06-28, 17:30–18:30 (US/Eastern), Grand Salon
Decompilation Panel
As Vice President of Oracle's Software Assurance organisation, I lead a team of world-class security researchers and engineers whose passion lies in solving the big issues in Software Assurance. Our mission is to make application security and software assurance, at scale, a reality. We enjoy working with today's complex enterprise systems composed of millions of lines of code, variety of languages, established and new technologies, to detect vulnerabilities and attack vectors before others do. Automation is important, so are security assessments.
Cristina was the founding Director of Oracle Labs Australia in 2010, a team she led for close to 12 years. As Director of Oracle Labs Australia, I led a team of world-class Researchers and Engineers whose passion lies in solving the big issues in Program Analysis. Our team specialises in software vulnerability detection and developer productivity enhancement – in the context of real-world, commercial applications that contain millions of lines of code. My team successfully released Oracle Parfait, a static analysis tool used by thousands of C/C++/Java developers each day. Our inventions have resulted in dozens of US patents at Oracle and Sun Microsystems, and our impact on program analysis is well known through our active participation and publication record.
Cristina’s passion for tackling the big issues in the field of Program Analysis began with her doctoral work in binary decompilation at the Queensland University of Technology, which led to her being named the Mother of Decompilation for her contributions to this domain.
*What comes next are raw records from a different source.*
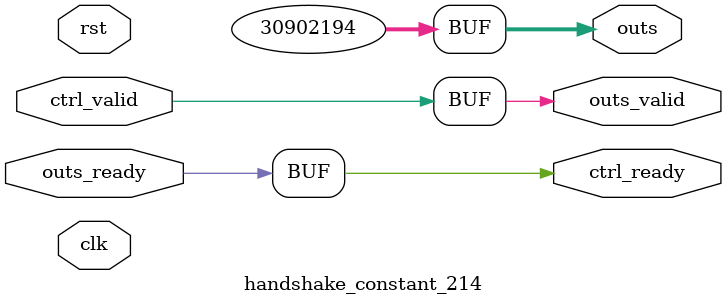
<source format=v>
`timescale 1ns / 1ps
module handshake_constant_214 #(
  parameter DATA_WIDTH = 32  // Default set to 32 bits
) (
  input                       clk,
  input                       rst,
  // Input Channel
  input                       ctrl_valid,
  output                      ctrl_ready,
  // Output Channel
  output [DATA_WIDTH - 1 : 0] outs,
  output                      outs_valid,
  input                       outs_ready
);
  assign outs       = 26'b01110101111000011110110010;
  assign outs_valid = ctrl_valid;
  assign ctrl_ready = outs_ready;

endmodule

</source>
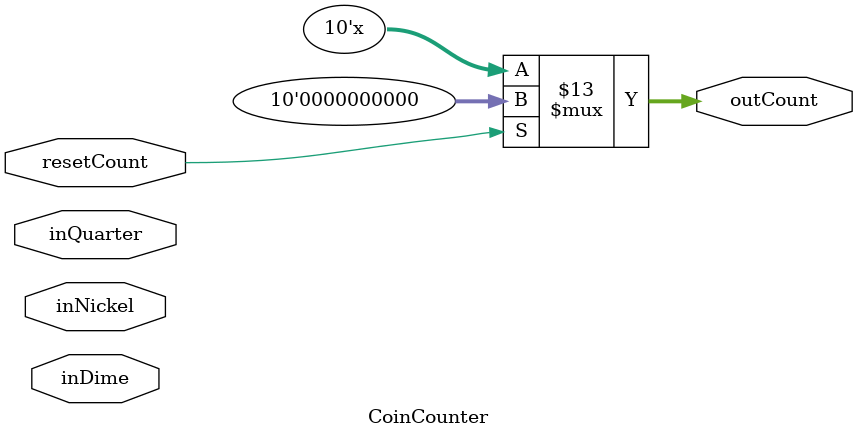
<source format=v>
`timescale 1ns / 1ps

module CoinCounter(inQuarter, inDime, inNickel, outCount, resetCount,);

parameter QUARTER_VALUE = 25;
parameter DIME_VALUE = 10;
parameter NICKEL_VALUE = 5;


input inQuarter, inDime, inNickel, resetCount;
output reg [9:0] outCount;
wire inMoney;
reg [9:0] moneyCounter;

assign inMoney = inQuarter | inDime | inNickel | resetCount;


always @(inMoney) begin

	if(resetCount == 1) begin
	outCount <=0;
	end else begin
	outCount <= outCount + (inQuarter*QUARTER_VALUE + inDime*DIME_VALUE + inNickel*NICKEL_VALUE);
	end

end



endmodule

</source>
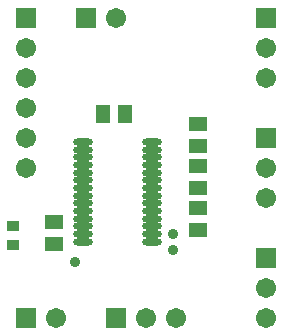
<source format=gts>
G04*
G04 #@! TF.GenerationSoftware,Altium Limited,Altium Designer,20.1.11 (218)*
G04*
G04 Layer_Color=8388736*
%FSLAX25Y25*%
%MOIN*%
G70*
G04*
G04 #@! TF.SameCoordinates,C0BC10C8-0731-4CBC-98FA-3322C1096404*
G04*
G04*
G04 #@! TF.FilePolarity,Negative*
G04*
G01*
G75*
%ADD14R,0.04737X0.06115*%
%ADD15R,0.04147X0.03556*%
%ADD16R,0.06115X0.04737*%
%ADD17O,0.06509X0.02375*%
%ADD18R,0.06706X0.06706*%
%ADD19C,0.06706*%
%ADD20R,0.06706X0.06706*%
%ADD21C,0.03556*%
D14*
X183142Y178000D02*
D03*
X175858D02*
D03*
D15*
X145788Y140681D02*
D03*
Y134185D02*
D03*
D16*
X159401Y142059D02*
D03*
Y134776D02*
D03*
X207500Y167358D02*
D03*
Y174642D02*
D03*
Y139358D02*
D03*
Y146642D02*
D03*
Y153358D02*
D03*
Y160642D02*
D03*
D17*
X168984Y168634D02*
D03*
Y166075D02*
D03*
Y163516D02*
D03*
Y160957D02*
D03*
Y158398D02*
D03*
Y155839D02*
D03*
Y153279D02*
D03*
Y150721D02*
D03*
Y148161D02*
D03*
Y145602D02*
D03*
Y143043D02*
D03*
Y140484D02*
D03*
Y137925D02*
D03*
Y135366D02*
D03*
X192016Y168634D02*
D03*
Y166075D02*
D03*
Y163516D02*
D03*
Y160957D02*
D03*
Y158398D02*
D03*
Y155839D02*
D03*
Y153279D02*
D03*
Y150721D02*
D03*
Y148161D02*
D03*
Y145602D02*
D03*
Y143043D02*
D03*
Y140484D02*
D03*
Y137925D02*
D03*
Y135366D02*
D03*
D18*
X150000Y110000D02*
D03*
X170000Y210000D02*
D03*
X180000Y110000D02*
D03*
D19*
X160000D02*
D03*
X180000Y210000D02*
D03*
X230000Y190000D02*
D03*
Y200000D02*
D03*
X150000Y160000D02*
D03*
Y170000D02*
D03*
Y180000D02*
D03*
Y190000D02*
D03*
Y200000D02*
D03*
X230000Y150000D02*
D03*
Y160000D02*
D03*
Y110000D02*
D03*
Y120000D02*
D03*
X200000Y110000D02*
D03*
X190000D02*
D03*
D20*
X230000Y210000D02*
D03*
X150000D02*
D03*
X230000Y170000D02*
D03*
Y130000D02*
D03*
D21*
X166500Y128500D02*
D03*
X199000Y132500D02*
D03*
Y138000D02*
D03*
M02*

</source>
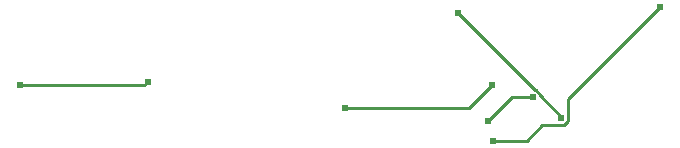
<source format=gbl>
G04 Layer: BottomLayer*
G04 EasyEDA Pro v2.2.31.6, 2024-09-23 19:55:52*
G04 Gerber Generator version 0.3*
G04 Scale: 100 percent, Rotated: No, Reflected: No*
G04 Dimensions in millimeters*
G04 Leading zeros omitted, absolute positions, 3 integers and 5 decimals*
%FSLAX35Y35*%
%MOMM*%
%ADD10C,0.61*%
%ADD11C,0.254*%
G75*


G04 Via Start*
G54D10*
G01X3759200Y-736600D03*
G01X4635500Y-1625600D03*
G01X4048960Y-1339113D03*
G01X5473700Y-685800D03*
G01X2806700Y-1536700D03*
G01X4056878Y-1816100D03*
G01X4013200Y-1651000D03*
G01X4394200Y-1447800D03*
G01X50800Y-1346200D03*
G01X1133735Y-1314865D03*
G04 Via End*

G04 Track Start*
G54D11*
G01X2806700Y-1536700D02*
G01X3851374Y-1536700D01*
G01X4048960Y-1339113D01*
G01X4013200Y-1651000D02*
G01X4216400Y-1447800D01*
G01X4394200Y-1447800D01*
G01X4343400Y-1816100D02*
G01X4056878Y-1816100D01*
G01X5473700Y-685800D02*
G01X4693900Y-1465600D01*
G01X4693900Y-1649790D01*
G01X4659690Y-1684000D01*
G01X4475500Y-1684000D01*
G01X4343400Y-1816100D01*
G01X50800Y-1346200D02*
G01X1102400Y-1346200D01*
G01X1133735Y-1314865D01*
G01X4635500Y-1612900D02*
G01X4635500Y-1625600D01*
G01X3759200Y-736600D02*
G01X4412000Y-1389400D01*
G01X4418390Y-1389400D01*
G01X4452600Y-1423610D01*
G01X4452600Y-1430000D01*
G01X4635500Y-1612900D01*
G04 Track End*

M02*


</source>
In an interview with Richard Morris for Geek of the Week, Cristina talks about Parfait, Walkabout and her career journey in this field.
Before she joined Oracle and Sun Microsystems, Cristina held academic posts at major Australian Universities, co-edited Going Digital, a landmark book on Cybersecurity, and served on the executive committees of ACM SIGPLAN and IEEE Reverse Engineering.
Cristina continues to play an active role in the international programming language and software security communities. Where possible, she channels her interests into mentoring young programmers through the CoderDojo network and mentoring women in STEM.
Chris Wysopal is the founder and CTO at Veracode with responsibility for security research, product security and information security. Prior to joining Veracode, Chris worked as a software developer before diving into security research and security consulting. He had security research roles at several companies, including Symantec, @stake and the hacker think tank, L0pht where he was one of the original vulnerability researchers in the 1990s. He has testified on Capitol Hill in the US on the subjects of government computer security and how vulnerabilities are discovered in software. He is also the author of "The Art of Software Security Testing" published by Addison-Wesley.
Rusty Wagner is a founder of Vector 35 and the architect of Binary Ninja, a reverse engineering and static analysis platform created at Vector 35. His main focus on the product has been the creation of a series of progressively higher level intermediate representations to analyze and decompile binary code in an architecture agnostic and easily scriptable way.
He is the author of Pwn Adventure, Vector 35's series of video games designed to be hacked. These games provide a fun way for students to learn about reverse engineering techniques and security concepts.
Mr. Wagner also has over a decade of industry experience in the development of dynamic analysis tools, with a focus on emulation and hypervisor implementations of debuggers and scriptable dynamic analysis frameworks.